Dataset entries:
----
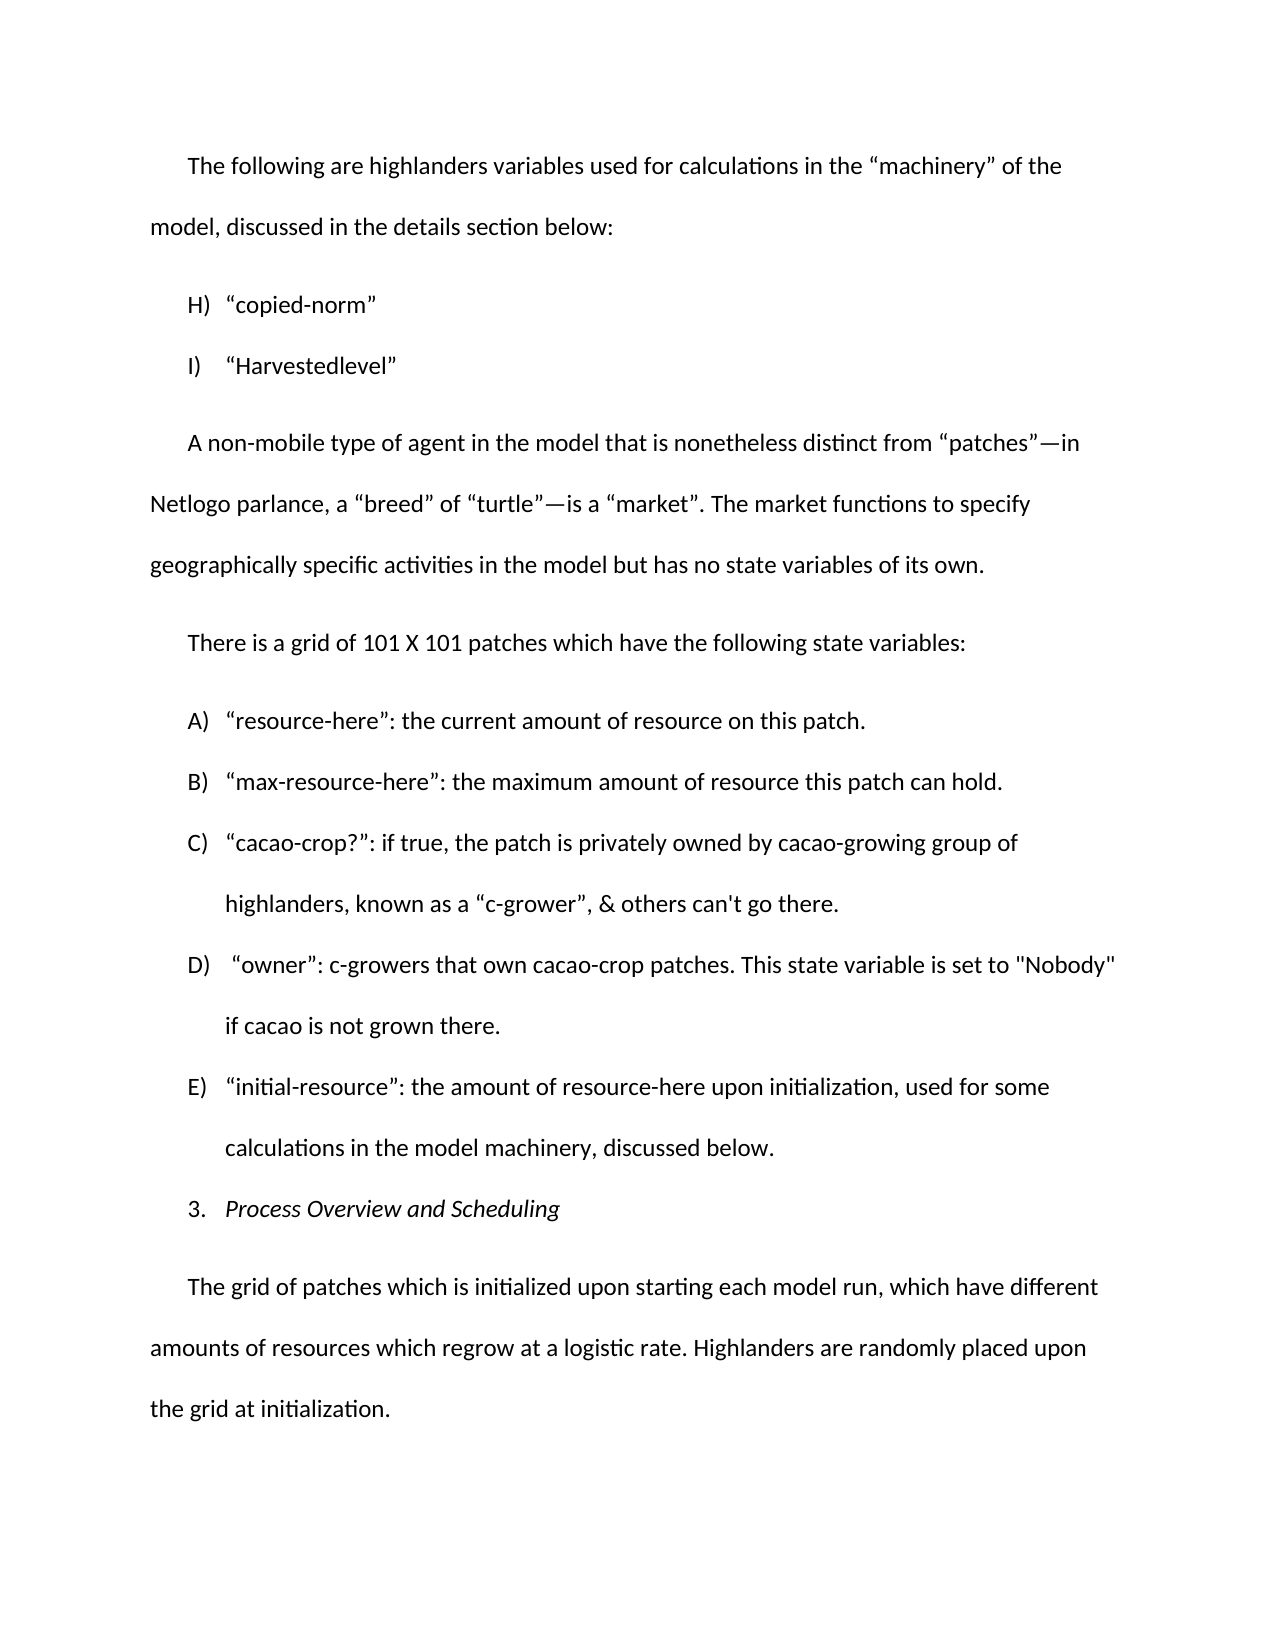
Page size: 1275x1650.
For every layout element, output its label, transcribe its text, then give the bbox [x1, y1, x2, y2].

list “max-resource-here”: the maximum amount of resource this patch can hold. [187, 766, 1125, 797]
list “copied-norm” [187, 289, 1125, 319]
text The grid of patches which is initialized upon starting each model run, which have different amounts of resources which regrow at a logistic rate. Highlanders are randomly placed upon the grid at initialization. [150, 1271, 1125, 1424]
list “cacao-crop?”: if true, the patch is privately owned by cacao-growing group of highlanders, known as a “c-grower”, & others can't go there. [187, 827, 1125, 919]
list Process Overview and Scheduling [187, 1193, 1125, 1224]
text The following are highlanders variables used for calculations in the “machinery” of the model, discussed in the details section below: [150, 150, 1125, 242]
list “Harvestedlevel” [187, 350, 1125, 380]
list “resource-here”: the current amount of resource on this patch. [187, 705, 1125, 736]
list “initial-resource”: the amount of resource-here upon initialization, used for some calculations in the model machinery, discussed below. [187, 1071, 1125, 1163]
text A non-mobile type of agent in the model that is nonetheless distinct from “patches”—in Netlogo parlance, a “breed” of “turtle”—is a “market”. The market functions to specify geographically specific activities in the model but has no state variables of its own. [150, 427, 1125, 580]
list “owner”: c-growers that own cacao-crop patches. This state variable is set to "Nobody" if cacao is not grown there. [187, 949, 1125, 1041]
text There is a grid of 101 X 101 patches which have the following state variables: [150, 627, 1125, 658]
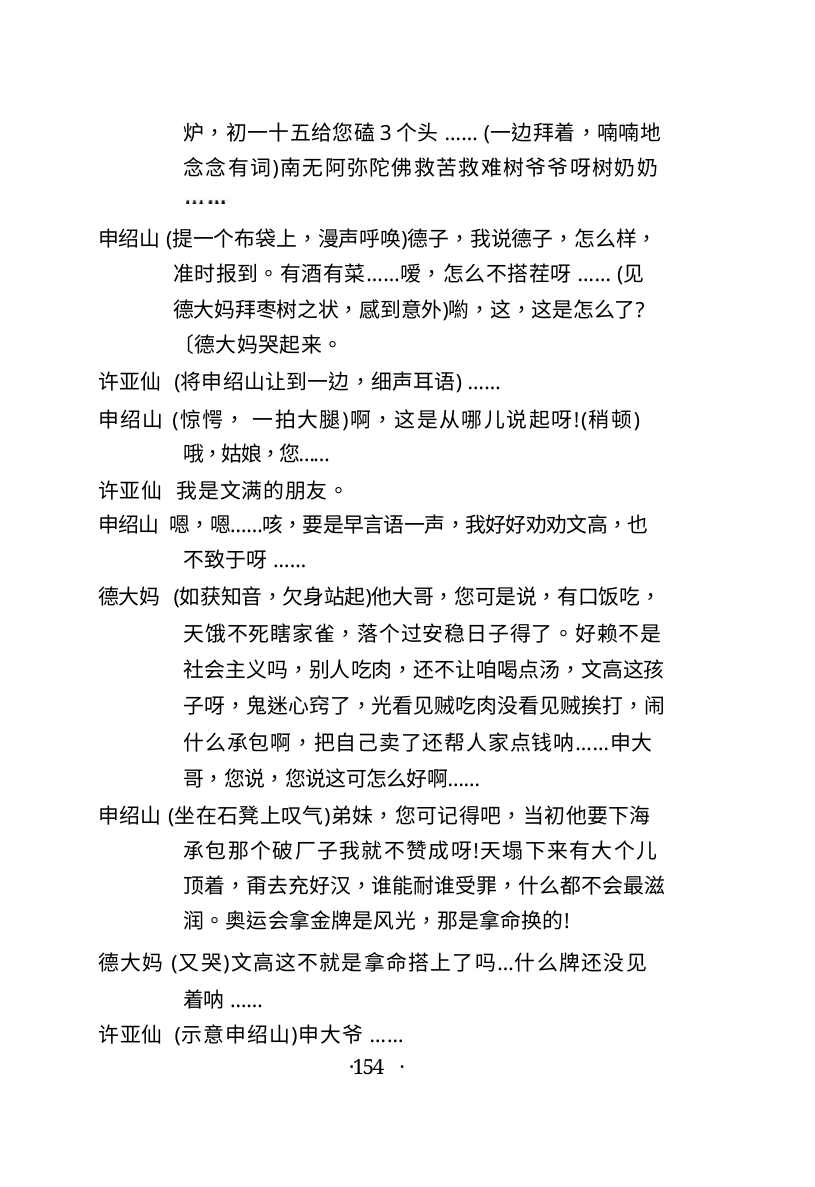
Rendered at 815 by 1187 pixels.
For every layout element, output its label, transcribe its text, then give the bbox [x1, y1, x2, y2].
----
**Problem to solve**
Please print each entry exactly as it stands, without the pictures.

**Your response**
Page size: 1275x1650.
For every layout element, output its label, transcribe its text, then give the bbox [x1, y1, x2, y2].

list “max-resource-here”: the maximum amount of resource this patch can hold. [187, 766, 1125, 797]
list “copied-norm” [187, 289, 1125, 319]
text The grid of patches which is initialized upon starting each model run, which have different amounts of resources which regrow at a logistic rate. Highlanders are randomly placed upon the grid at initialization. [150, 1271, 1125, 1424]
list “cacao-crop?”: if true, the patch is privately owned by cacao-growing group of highlanders, known as a “c-grower”, & others can't go there. [187, 827, 1125, 919]
list Process Overview and Scheduling [187, 1193, 1125, 1224]
text The following are highlanders variables used for calculations in the “machinery” of the model, discussed in the details section below: [150, 150, 1125, 242]
list “Harvestedlevel” [187, 350, 1125, 380]
list “resource-here”: the current amount of resource on this patch. [187, 705, 1125, 736]
list “initial-resource”: the amount of resource-here upon initialization, used for some calculations in the model machinery, discussed below. [187, 1071, 1125, 1163]
text A non-mobile type of agent in the model that is nonetheless distinct from “patches”—in Netlogo parlance, a “breed” of “turtle”—is a “market”. The market functions to specify geographically specific activities in the model but has no state variables of its own. [150, 427, 1125, 580]
list “owner”: c-growers that own cacao-crop patches. This state variable is set to "Nobody" if cacao is not grown there. [187, 949, 1125, 1041]
text There is a grid of 101 X 101 patches which have the following state variables: [150, 627, 1125, 658]
Rendered at 815 by 1187 pixels.
For every layout element, output its label, transcribe its text, then give the bbox [x1, y1, x2, y2].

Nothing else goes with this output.